DATASET CONTENT START

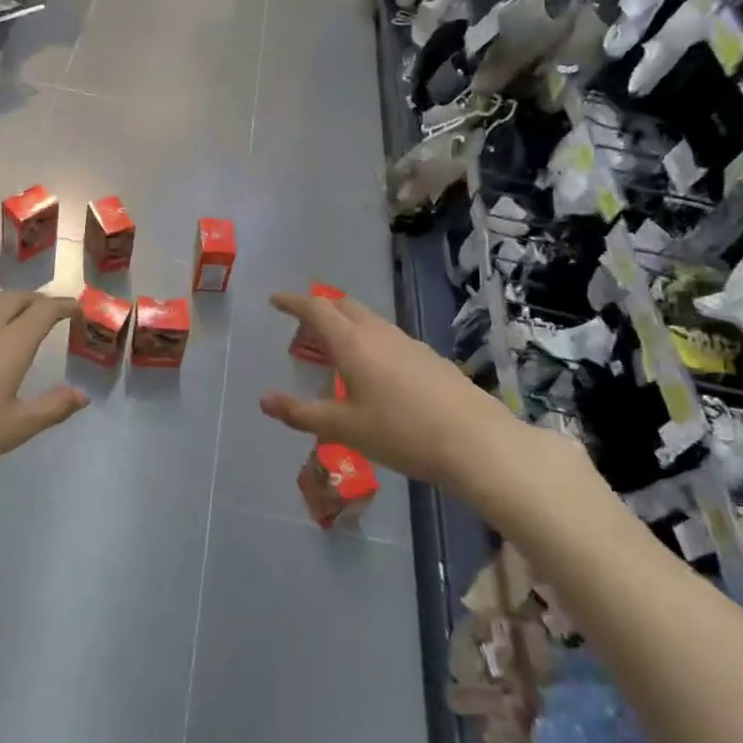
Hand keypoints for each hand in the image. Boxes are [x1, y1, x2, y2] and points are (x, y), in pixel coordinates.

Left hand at [0, 291, 88, 482]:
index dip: (62, 305)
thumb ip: (52, 407)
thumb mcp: (16, 428)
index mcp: (11, 344)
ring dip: (6, 302)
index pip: (43, 310)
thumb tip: (81, 394)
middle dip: (36, 299)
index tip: (75, 307)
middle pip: (14, 298)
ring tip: (13, 314)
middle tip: (47, 309)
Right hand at [259, 290, 593, 525]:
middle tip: (303, 323)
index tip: (275, 300)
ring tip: (334, 347)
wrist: (478, 443)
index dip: (293, 302)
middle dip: (321, 307)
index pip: (317, 309)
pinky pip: (388, 336)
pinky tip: (373, 369)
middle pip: (345, 306)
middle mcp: (380, 334)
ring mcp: (409, 344)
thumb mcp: (344, 428)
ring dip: (346, 324)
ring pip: (369, 320)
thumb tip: (265, 400)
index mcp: (353, 343)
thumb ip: (302, 413)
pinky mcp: (429, 358)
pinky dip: (368, 339)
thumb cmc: (402, 433)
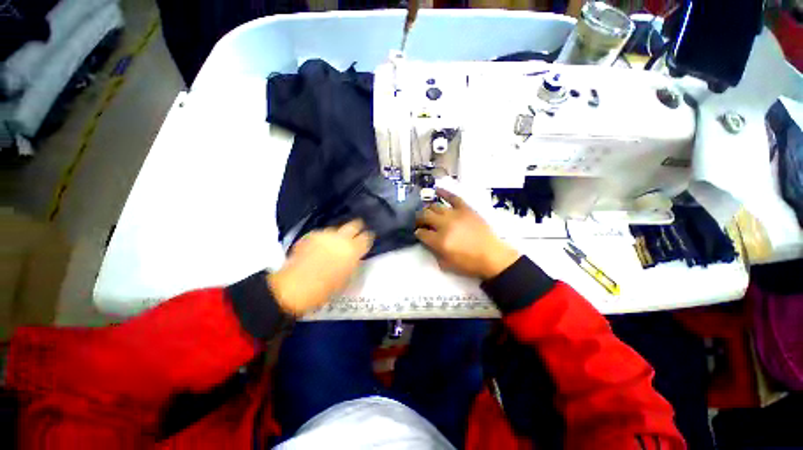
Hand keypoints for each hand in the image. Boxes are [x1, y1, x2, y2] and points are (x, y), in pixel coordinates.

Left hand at [268, 220, 373, 315]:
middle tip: (355, 234)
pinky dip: (323, 239)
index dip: (367, 238)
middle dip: (356, 227)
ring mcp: (326, 235)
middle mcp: (342, 238)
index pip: (367, 237)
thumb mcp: (347, 277)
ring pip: (336, 229)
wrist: (296, 286)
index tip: (366, 240)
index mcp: (354, 250)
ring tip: (332, 244)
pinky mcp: (312, 235)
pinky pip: (322, 234)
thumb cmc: (326, 288)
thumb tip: (354, 257)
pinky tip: (318, 247)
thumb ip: (353, 262)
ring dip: (337, 235)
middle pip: (354, 225)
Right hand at [415, 189, 519, 279]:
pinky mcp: (465, 209)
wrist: (492, 256)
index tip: (419, 233)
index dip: (418, 233)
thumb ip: (434, 252)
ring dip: (428, 209)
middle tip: (420, 222)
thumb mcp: (447, 264)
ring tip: (427, 212)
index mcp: (440, 241)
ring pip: (435, 206)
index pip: (421, 233)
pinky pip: (452, 197)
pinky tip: (436, 190)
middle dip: (419, 219)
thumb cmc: (469, 263)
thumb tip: (428, 242)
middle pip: (425, 216)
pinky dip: (443, 192)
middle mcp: (444, 225)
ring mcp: (455, 214)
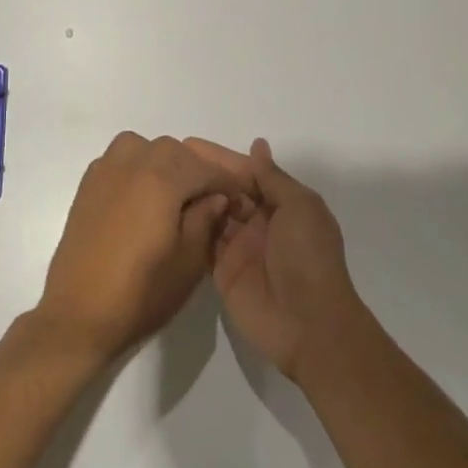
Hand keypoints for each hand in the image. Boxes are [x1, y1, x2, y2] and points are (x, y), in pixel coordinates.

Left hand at [35, 133, 249, 362]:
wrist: (79, 314)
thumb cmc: (141, 293)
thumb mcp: (189, 261)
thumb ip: (207, 219)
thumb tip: (216, 196)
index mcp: (161, 178)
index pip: (206, 168)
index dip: (229, 183)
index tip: (242, 199)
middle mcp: (133, 162)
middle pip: (176, 151)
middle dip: (199, 169)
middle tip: (213, 198)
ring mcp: (106, 170)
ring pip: (146, 147)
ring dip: (167, 162)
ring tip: (178, 192)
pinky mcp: (88, 184)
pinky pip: (122, 158)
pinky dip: (140, 165)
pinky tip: (146, 195)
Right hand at [185, 138, 364, 380]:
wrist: (309, 324)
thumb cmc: (308, 256)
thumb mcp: (299, 206)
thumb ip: (272, 177)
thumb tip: (258, 145)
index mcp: (282, 203)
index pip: (246, 172)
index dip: (219, 158)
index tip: (186, 143)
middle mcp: (259, 221)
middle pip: (226, 191)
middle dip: (201, 175)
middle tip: (164, 159)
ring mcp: (239, 247)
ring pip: (212, 214)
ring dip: (192, 198)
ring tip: (158, 180)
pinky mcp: (222, 271)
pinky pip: (203, 243)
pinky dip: (188, 227)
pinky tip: (165, 211)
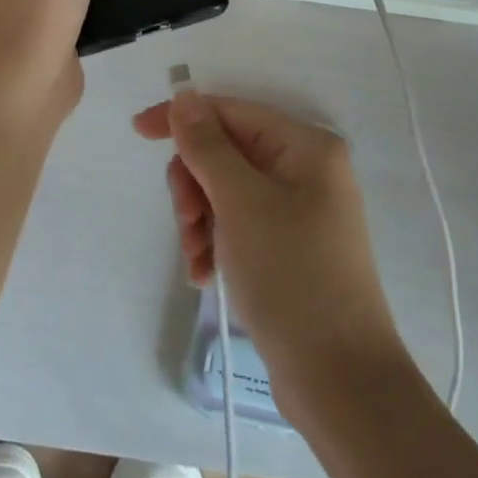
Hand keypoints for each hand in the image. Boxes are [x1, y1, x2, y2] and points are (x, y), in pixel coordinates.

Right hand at [133, 93, 404, 417]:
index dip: (182, 118)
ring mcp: (300, 210)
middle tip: (187, 222)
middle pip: (226, 152)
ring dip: (200, 218)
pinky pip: (239, 224)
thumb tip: (184, 96)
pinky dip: (216, 242)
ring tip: (196, 258)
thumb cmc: (291, 275)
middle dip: (195, 184)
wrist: (340, 380)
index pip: (230, 112)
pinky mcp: (290, 247)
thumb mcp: (240, 202)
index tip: (137, 132)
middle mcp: (306, 170)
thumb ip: (207, 145)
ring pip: (226, 190)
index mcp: (306, 146)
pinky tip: (205, 274)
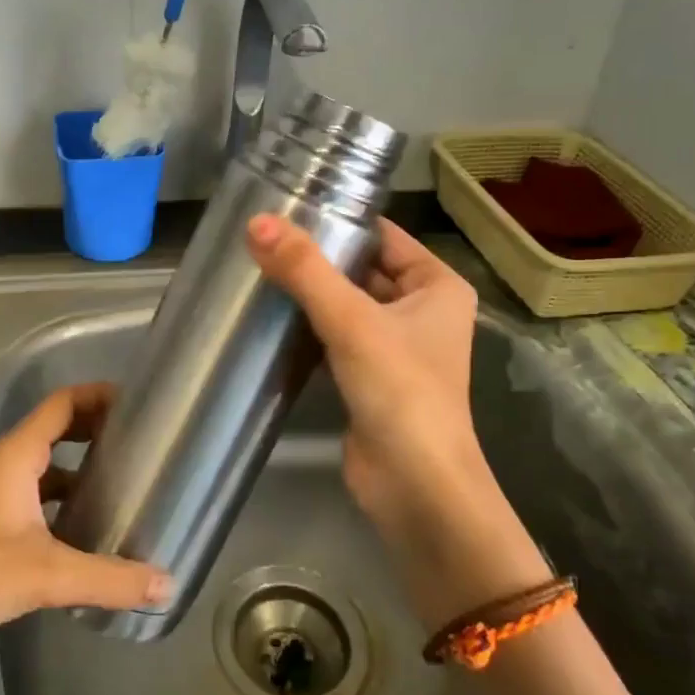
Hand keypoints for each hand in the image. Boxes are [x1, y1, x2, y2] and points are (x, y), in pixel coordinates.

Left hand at [0, 384, 170, 671]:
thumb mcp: (47, 574)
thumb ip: (110, 578)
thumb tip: (168, 583)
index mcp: (16, 456)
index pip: (62, 403)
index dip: (98, 395)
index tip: (138, 403)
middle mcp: (7, 466)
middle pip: (58, 429)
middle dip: (97, 429)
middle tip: (142, 442)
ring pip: (49, 467)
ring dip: (83, 467)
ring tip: (127, 482)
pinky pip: (40, 498)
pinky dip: (68, 501)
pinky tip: (93, 528)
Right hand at [247, 215, 547, 618]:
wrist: (416, 486)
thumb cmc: (399, 390)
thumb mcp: (351, 320)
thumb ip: (304, 270)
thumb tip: (257, 223)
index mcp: (437, 286)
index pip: (384, 236)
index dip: (341, 220)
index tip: (289, 207)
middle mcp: (422, 311)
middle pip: (363, 269)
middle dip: (319, 258)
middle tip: (263, 239)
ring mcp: (397, 347)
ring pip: (348, 305)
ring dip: (311, 294)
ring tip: (258, 269)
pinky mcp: (371, 379)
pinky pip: (337, 338)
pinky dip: (310, 328)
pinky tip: (272, 317)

DATASET CONTENT END

EXERCISE GOAL
In the copy, no pictures should appear; the records themselves must be repeated exactly.

ANSWER BOX
Hand keypoints for each hand in the image. Boxes are [x1, y1, x2, y2] and points are (x, y), in pixel coordinates.

Left hand at [0, 291, 88, 482]:
index dip: (62, 305)
thumb ip: (52, 407)
thumb mcp: (16, 428)
index mcp: (11, 344)
ring dip: (6, 302)
index pip: (43, 310)
thumb tip: (81, 394)
middle dip: (36, 299)
index tip: (75, 307)
middle pip: (14, 298)
ring tip: (13, 314)
middle tip: (47, 309)
Right hand at [259, 290, 593, 525]:
middle tip: (303, 323)
index tip: (275, 300)
ring tip: (334, 347)
wrist: (478, 443)
index dip: (293, 302)
middle dip: (321, 307)
index pip: (317, 309)
pinky pip: (388, 336)
pinky tip: (373, 369)
middle pip: (345, 306)
middle mcp: (380, 334)
ring mcp: (409, 344)
thumb mcp: (344, 428)
ring dip: (346, 324)
ring pip: (369, 320)
thumb tip: (265, 400)
index mcp: (353, 343)
thumb ip: (302, 413)
pinky mcp: (429, 358)
pinky dip: (368, 339)
thumb cmc: (402, 433)
Hand keypoints for each hand in the image. Boxes are [x1, y1, x2, y2] and points are (x, y), in pixel coordinates.

Left hand at [268, 220, 373, 315]:
middle tip: (355, 234)
pinky dip: (323, 239)
index dip: (367, 238)
middle dip: (356, 227)
ring mcp: (326, 235)
middle mcp: (342, 238)
index pip: (367, 237)
thumb mcp: (347, 277)
ring pip: (336, 229)
wrist: (296, 286)
index tip: (366, 240)
index mcp: (354, 250)
ring tip: (332, 244)
pinky mcp: (312, 235)
pinky pip: (322, 234)
thumb cmc: (326, 288)
thumb tip: (354, 257)
pinky tip: (318, 247)
thumb ip: (353, 262)
ring dip: (337, 235)
middle pip: (354, 225)
Right hand at [415, 189, 519, 279]:
pinky mcp: (465, 209)
wrist: (492, 256)
index tip: (419, 233)
index dip: (418, 233)
thumb ip: (434, 252)
ring dip: (428, 209)
middle tip: (420, 222)
thumb mcp: (447, 264)
ring tip: (427, 212)
index mcp: (440, 241)
ring pip: (435, 206)
index pip: (421, 233)
pinky pip: (452, 197)
pinky tip: (436, 190)
middle dip: (419, 219)
thumb cmc: (469, 263)
thumb tip: (428, 242)
middle pip: (425, 216)
pinky dip: (443, 192)
middle mcp: (444, 225)
ring mcp: (455, 214)
Hand keypoints for each hand in the image. Boxes are [x1, y1, x2, y2] and points are (x, y), in pixel coordinates.

Left hand at [35, 133, 249, 362]:
wrist: (79, 314)
thumb cmc: (141, 293)
thumb mcp: (189, 261)
thumb ip: (207, 219)
thumb tip: (216, 196)
index mcp: (161, 178)
index pip: (206, 168)
index dip: (229, 183)
index tip: (242, 199)
middle mcp: (133, 162)
middle pip: (176, 151)
middle dip: (199, 169)
middle tip: (213, 198)
ring mcp: (106, 170)
ring pip: (146, 147)
ring dip: (167, 162)
ring tip: (178, 192)
pinky mcp: (88, 184)
pinky pip: (122, 158)
pinky dip: (140, 165)
pinky tip: (146, 195)
Right hand at [185, 138, 364, 380]:
wrist: (309, 324)
thumb cmc: (308, 256)
thumb mcp: (299, 206)
thumb ip: (272, 177)
thumb tip: (258, 145)
index mcp: (282, 203)
index pip: (246, 172)
index dip: (219, 158)
index tip: (186, 143)
middle mcp: (259, 221)
middle pip: (226, 191)
middle dip: (201, 175)
middle tip: (164, 159)
ring mcp: (239, 247)
ring pip: (212, 214)
ring dip: (192, 198)
ring tip: (158, 180)
pinky mcp: (222, 271)
pinky pip: (203, 243)
pinky dip: (188, 227)
pinky tip: (165, 211)
Hand keypoints for each hand in the image. Boxes are [x1, y1, x2, y2] and points are (x, y), in pixel coordinates.

Right hand at [133, 93, 404, 417]:
index dip: (182, 118)
ring mcp: (300, 210)
middle tip: (187, 222)
middle pip: (226, 152)
ring dip: (200, 218)
pinky pip: (239, 224)
thumb tip: (184, 96)
pinky dip: (216, 242)
ring tip: (196, 258)
thumb cmc: (291, 275)
middle dip: (195, 184)
wrist: (340, 380)
index pip: (230, 112)
pinky mcp: (290, 247)
thumb mcp: (240, 202)
index tip: (137, 132)
middle mcp: (306, 170)
thumb ip: (207, 145)
ring pip: (226, 190)
index mcp: (306, 146)
pinky tip: (205, 274)
Hand keypoints for each hand in the image. Boxes are [x1, y1, x2, y2] and points are (x, y), in pixel coordinates.

Left hand at [0, 384, 170, 671]:
thumb mcp: (47, 574)
thumb ip: (110, 578)
thumb tip: (168, 583)
index mcp: (16, 456)
index pip: (62, 403)
index dip: (98, 395)
index tip: (138, 403)
middle mcp: (7, 466)
middle pip: (58, 429)
middle dip: (97, 429)
middle tip: (142, 442)
ring pip: (49, 467)
ring dip: (83, 467)
ring tip: (127, 482)
pinky pip: (40, 498)
pinky dip: (68, 501)
pinky tip: (93, 528)
Right hand at [247, 215, 547, 618]:
wrist: (416, 486)
thumb cmc: (399, 390)
thumb mcp: (351, 320)
thumb ip: (304, 270)
thumb tip: (257, 223)
index mcp: (437, 286)
index pip: (384, 236)
index dip: (341, 220)
index tip: (289, 207)
middle mcp: (422, 311)
middle pip: (363, 269)
middle dip: (319, 258)
middle tip: (263, 239)
ring mcp: (397, 347)
ring pip: (348, 305)
ring dip: (311, 294)
ring tip: (258, 269)
pinky mcp: (371, 379)
pinky pip: (337, 338)
pinky dip: (310, 328)
pinky tip: (272, 317)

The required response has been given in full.